Assigned task: If a line in the records contains the string "Mode", show that line.

-.-.-

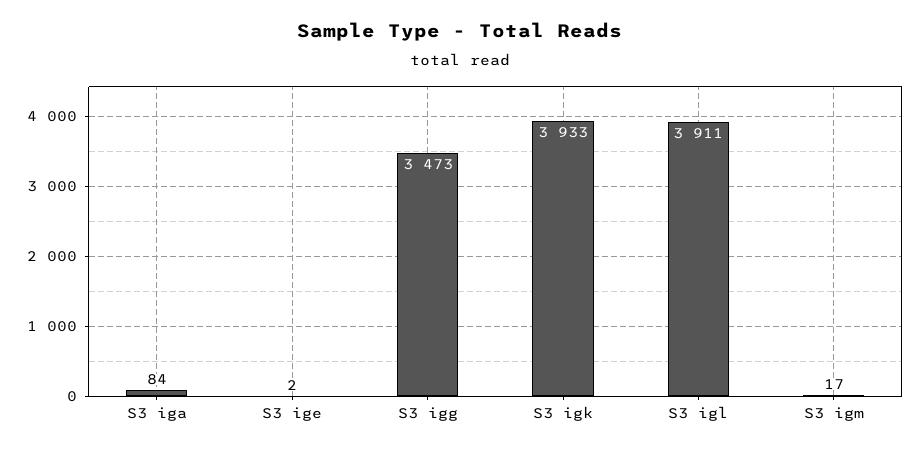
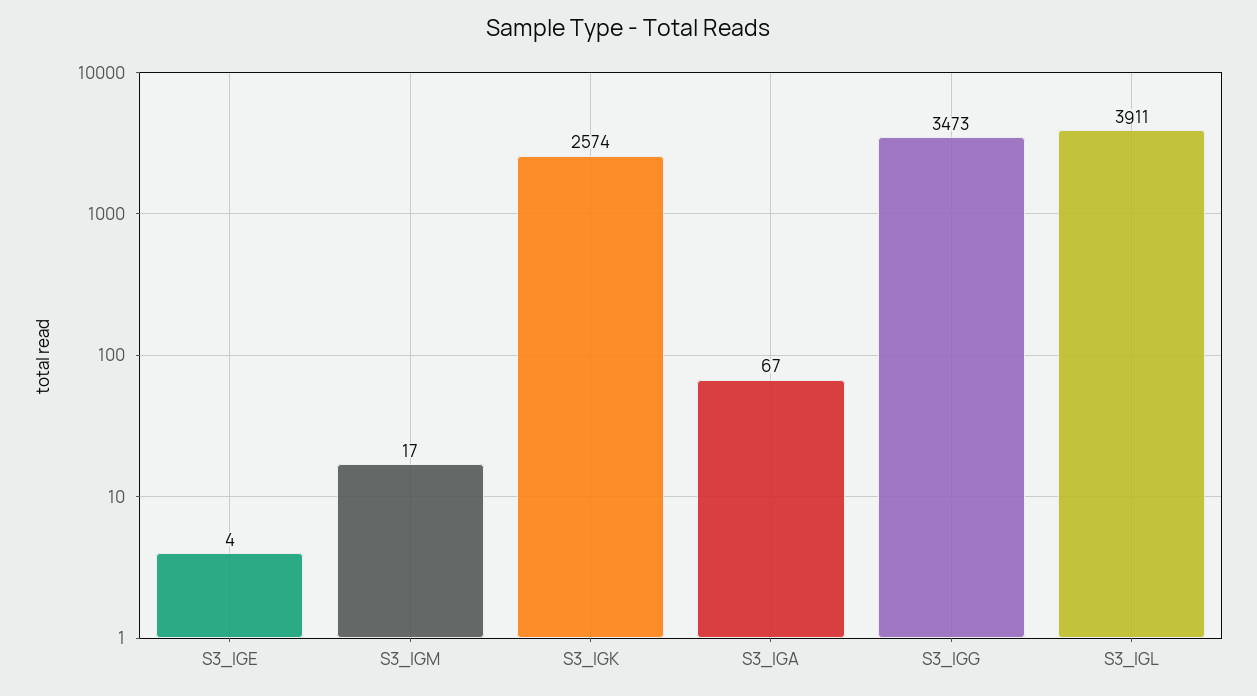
S3 iga: 84 -> 67
S3 ige: 2 -> 4
S3 igk: 3933 -> 2574

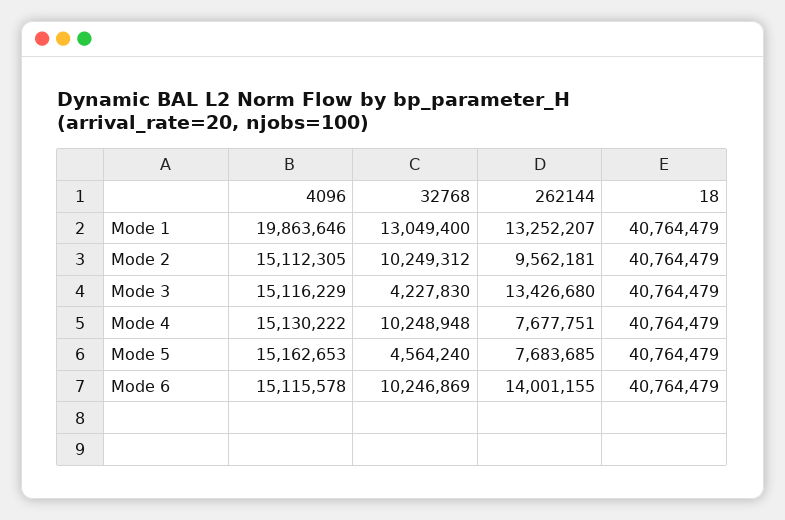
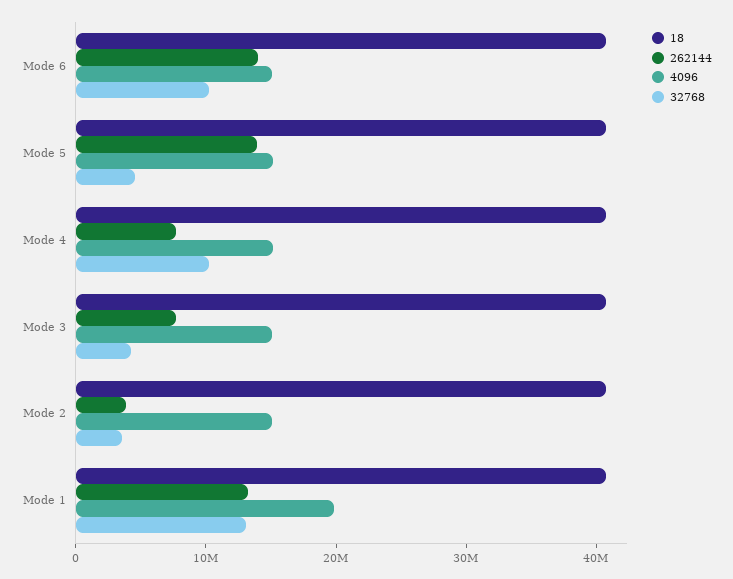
32768, Mode 2: 10249312 -> 4000000
262144, Mode 2: 9562181 -> 4000000
262144, Mode 3: 13426680 -> 8000000
262144, Mode 5: 7683685 -> 14000000

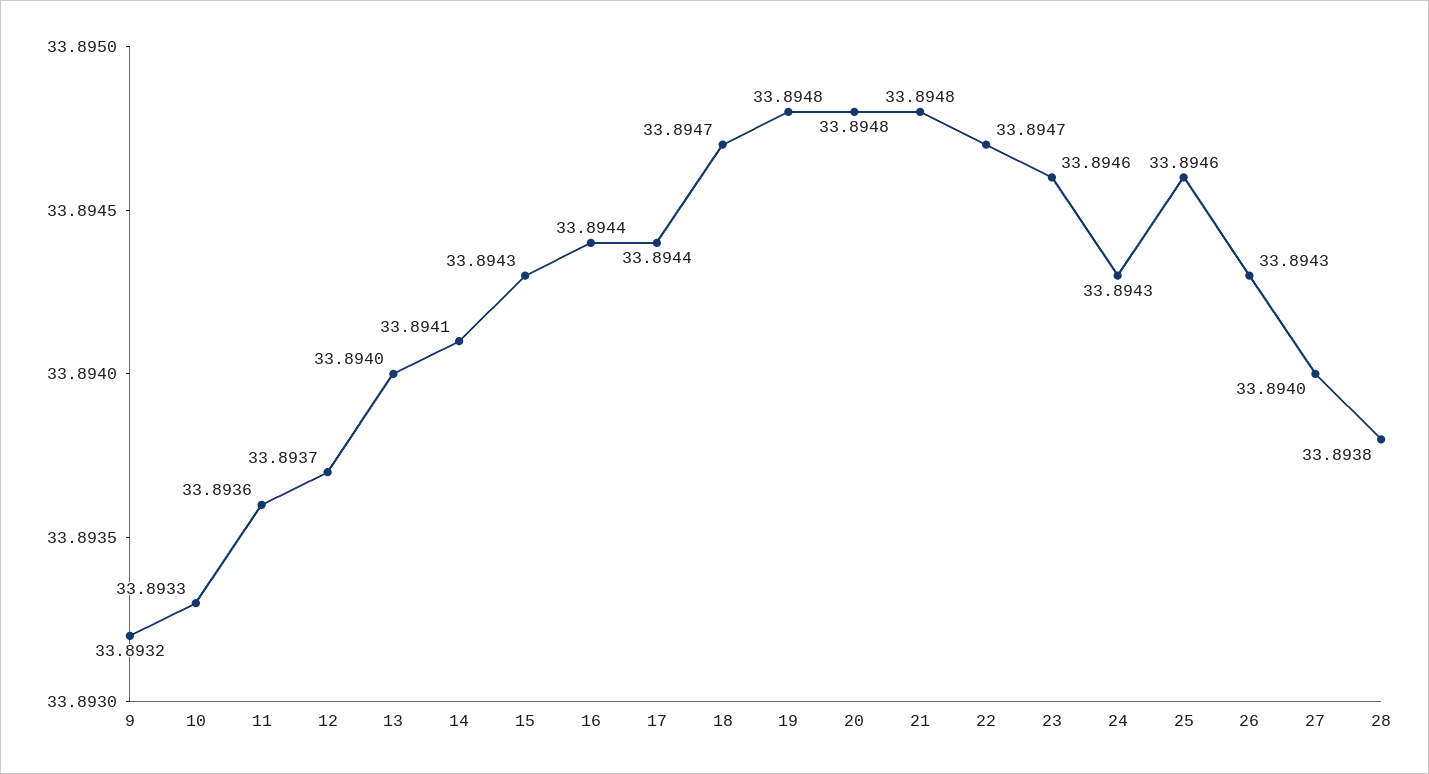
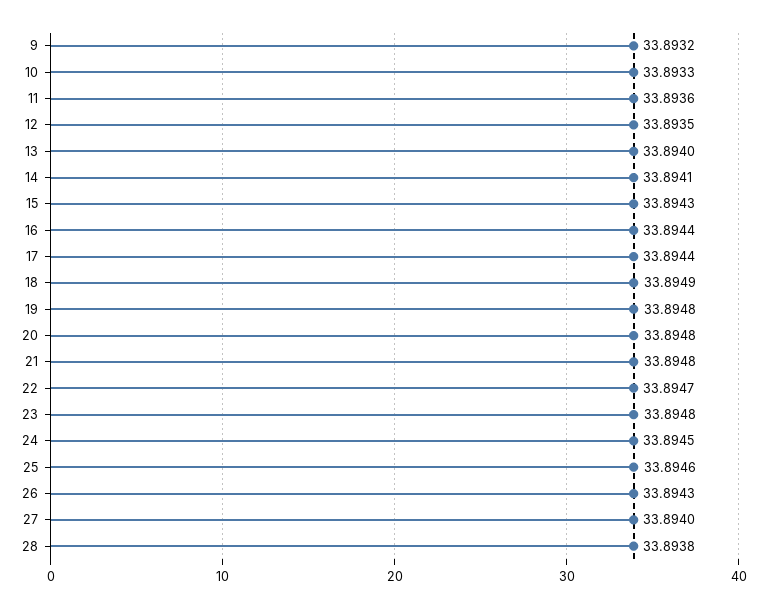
12: 33.8937 -> 33.8935
18: 33.8947 -> 33.8949
23: 33.8946 -> 33.8948
24: 33.8943 -> 33.8945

-.-.-

Exercise result:
32768, Mode 2: 10249312 -> 4000000
262144, Mode 2: 9562181 -> 4000000
262144, Mode 3: 13426680 -> 8000000
262144, Mode 5: 7683685 -> 14000000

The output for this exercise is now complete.